## [What you will do]
Show all lines from the material that carry the word "Prix".

Top of Records supplied

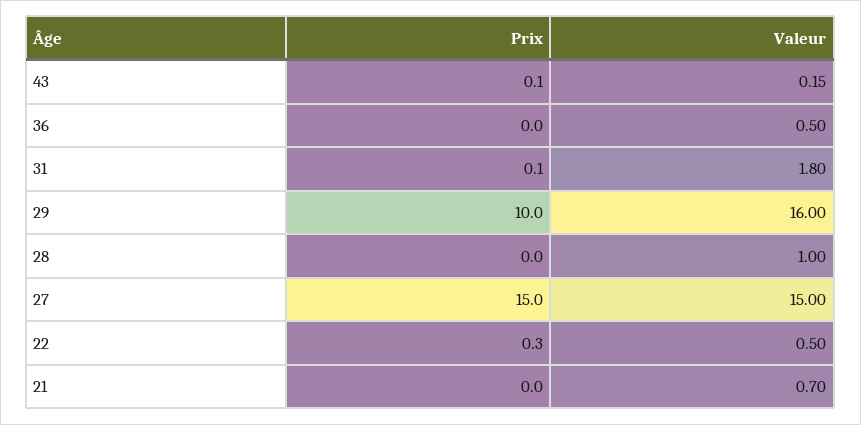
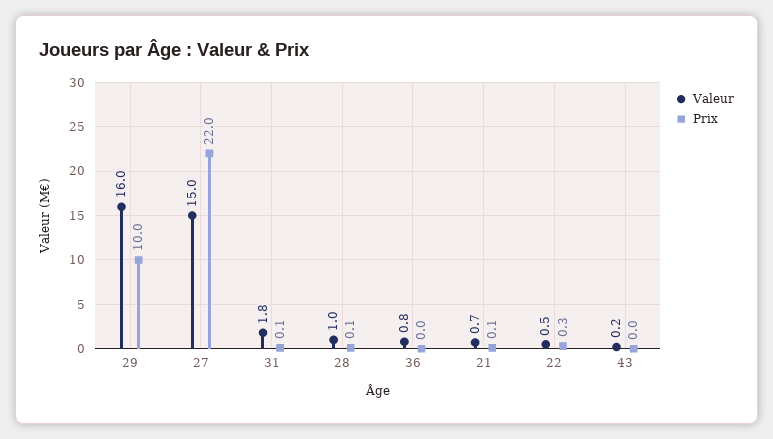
Prix, 43: 0.1 -> 0
Valeur, 36: 0.5 -> 0.8
Prix, 28: 0 -> 0.1
Prix, 27: 15 -> 22
Prix, 21: 0 -> 0.1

Bottom of Records supplied

## [Response to the exercise]
Prix, 43: 0.1 -> 0
Prix, 28: 0 -> 0.1
Prix, 27: 15 -> 22
Prix, 21: 0 -> 0.1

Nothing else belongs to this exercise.